> [Exercise objective]
Once you have read the records below, print them again exactly as they stand.

> [Information]

----------

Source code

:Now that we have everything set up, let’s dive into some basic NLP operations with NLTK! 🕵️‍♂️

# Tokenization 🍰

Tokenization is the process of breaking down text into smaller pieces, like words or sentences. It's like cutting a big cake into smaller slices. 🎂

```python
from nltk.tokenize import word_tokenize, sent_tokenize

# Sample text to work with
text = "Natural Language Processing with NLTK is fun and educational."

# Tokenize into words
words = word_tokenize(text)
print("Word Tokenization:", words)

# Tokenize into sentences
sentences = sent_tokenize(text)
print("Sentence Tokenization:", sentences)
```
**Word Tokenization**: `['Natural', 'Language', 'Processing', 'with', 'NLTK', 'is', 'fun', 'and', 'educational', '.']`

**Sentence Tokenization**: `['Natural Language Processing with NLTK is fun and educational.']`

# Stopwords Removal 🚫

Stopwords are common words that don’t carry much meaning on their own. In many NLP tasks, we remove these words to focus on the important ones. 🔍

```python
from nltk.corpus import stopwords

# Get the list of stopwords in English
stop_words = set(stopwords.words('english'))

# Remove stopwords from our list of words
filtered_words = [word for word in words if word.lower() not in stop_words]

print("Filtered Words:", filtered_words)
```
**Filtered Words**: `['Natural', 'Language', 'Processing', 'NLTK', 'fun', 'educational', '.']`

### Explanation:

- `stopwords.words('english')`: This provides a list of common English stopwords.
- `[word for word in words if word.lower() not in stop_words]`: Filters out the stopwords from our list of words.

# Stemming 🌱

----------

> [Response to this exercise]
Source code

:Now that we have everything set up, let’s dive into some basic NLP operations with NLTK! 🕵️‍♂️

# Tokenization 🍰

Tokenization is the process of breaking down text into smaller pieces, like words or sentences. It's like cutting a big cake into smaller slices. 🎂

```python
from nltk.tokenize import word_tokenize, sent_tokenize

# Sample text to work with
text = "Natural Language Processing with NLTK is fun and educational."

# Tokenize into words
words = word_tokenize(text)
print("Word Tokenization:", words)

# Tokenize into sentences
sentences = sent_tokenize(text)
print("Sentence Tokenization:", sentences)
```
**Word Tokenization**: `['Natural', 'Language', 'Processing', 'with', 'NLTK', 'is', 'fun', 'and', 'educational', '.']`

**Sentence Tokenization**: `['Natural Language Processing with NLTK is fun and educational.']`

# Stopwords Removal 🚫

Stopwords are common words that don’t carry much meaning on their own. In many NLP tasks, we remove these words to focus on the important ones. 🔍

```python
from nltk.corpus import stopwords

# Get the list of stopwords in English
stop_words = set(stopwords.words('english'))

# Remove stopwords from our list of words
filtered_words = [word for word in words if word.lower() not in stop_words]

print("Filtered Words:", filtered_words)
```
**Filtered Words**: `['Natural', 'Language', 'Processing', 'NLTK', 'fun', 'educational', '.']`

### Explanation:

- `stopwords.words('english')`: This provides a list of common English stopwords.
- `[word for word in words if word.lower() not in stop_words]`: Filters out the stopwords from our list of words.

# Stemming 🌱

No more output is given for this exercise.